Helical Milling of CFRP/Ti6Al4V Stacks Using Nano Fluid Based Minimum Quantity Lubrication (NF-MQL): Investigations on Process Performance and Hole Integrity

Materials (Basel). 2023 Jan 6;16(2):566. doi: 10.3390/ma16020566.

Abstract

The structural components in the aeronautical industry require CFRP/Ti6Al4V stacks to be processed together, which results in poor hole integrity due to the thermal properties of the materials and challenges related to processability. These challenges include quality variation of the machined holes because of the limitations in process properties. Therefore, a novel solution through helical milling is investigated in the study using nano fluid based minimum quantity lubrication (NF-MQL). The analysis of variance shows, for Ti6Al4V, eccentricity (PCR = 28.56%), spindle speed (Ti) (PCR = 42.84%), and tangential feed (PCR = 8.61%), and for CFRP, tangential feed (PCR = 40.16%), spindle speed (PCR = 28.75%), and eccentricity (PCR = 8.41%) are the most significant parameters for diametric error. Further on, the rise in the circularity error is observed because of prolonged tool engagement at a higher value of tangential feed. Moreover, the surface roughness of Ti was reduced with an increasing percentage of MoS2 in the lubricant. The spindle speed (37.37%) and lubricant (45.76%) have a potential influence on the processing temperature, as evident in the analysis of variance. Similarly, spindle speed Ti (61.16%), tangential feed (23.37%), and lubrication (11.32%) controlled flank wear, which is critical to tool life. Moreover, the concentration of MoS2 decreased edge wear from ~105 µm (0.5% concentration) to ~70 µm (1% concentration). Thorough analyses on process performance in terms of hole accuracy, surface roughness, processing temperature, and tool wear are carried out based on the physical science of the process for cleaner production. The NF-MQL has significantly improved process performance and hole integrity.
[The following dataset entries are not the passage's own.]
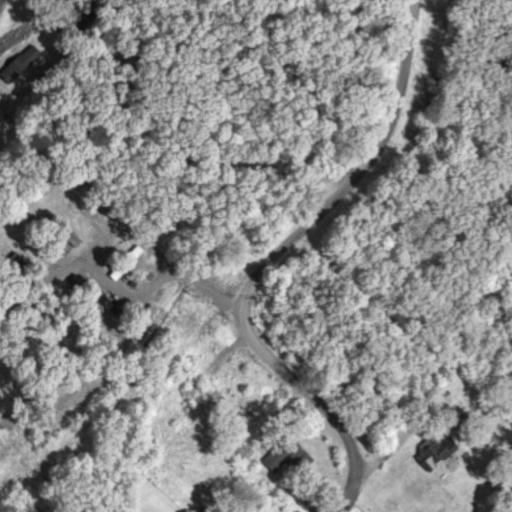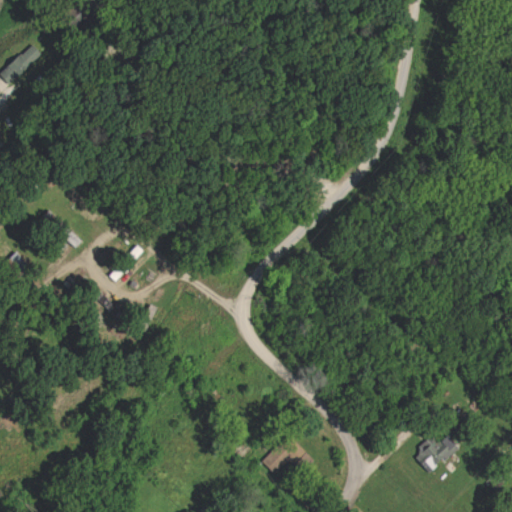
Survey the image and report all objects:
road: (48, 47)
building: (21, 66)
building: (0, 95)
road: (361, 171)
road: (303, 387)
building: (437, 452)
building: (288, 459)
road: (345, 494)
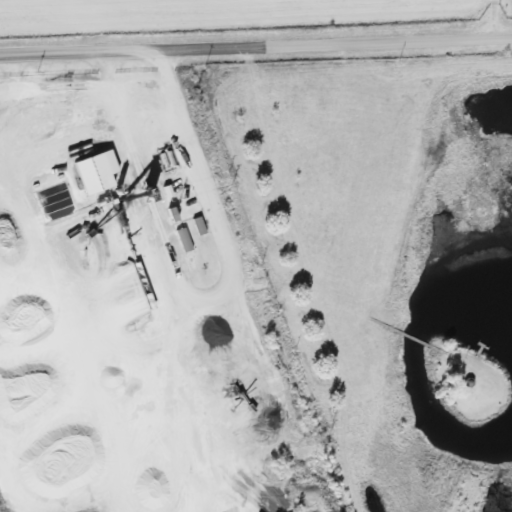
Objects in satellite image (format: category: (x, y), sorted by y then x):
road: (490, 16)
road: (256, 40)
building: (90, 173)
building: (180, 239)
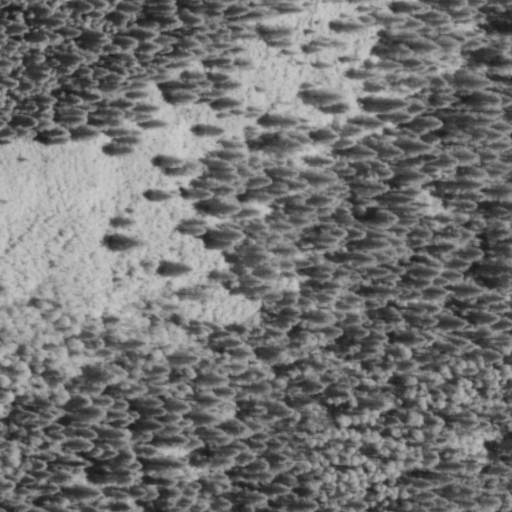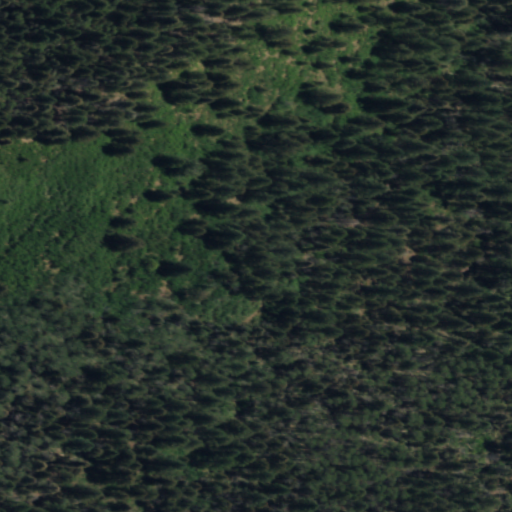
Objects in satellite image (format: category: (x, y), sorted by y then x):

Keywords: CFRP; Ti6Al4V; milling; minimum quantity lubrication; sustainability.

Grants and funding

The authors acknowledge the University of Engineering and Technology, Lahore for providing funding, facilities, and related resources to carry out the work. The authors wish also to thank “Self-reconfiguration for Industrial Cyber-Physical Systems based on digital twins and Artificial Intelligence. Methods and application in Industry 4.0 pilot line (SELFRECO)” (Grant Number: PID2021-127763OB-100) supported by Ministry of Science and Innovation (MICINN) of Spain.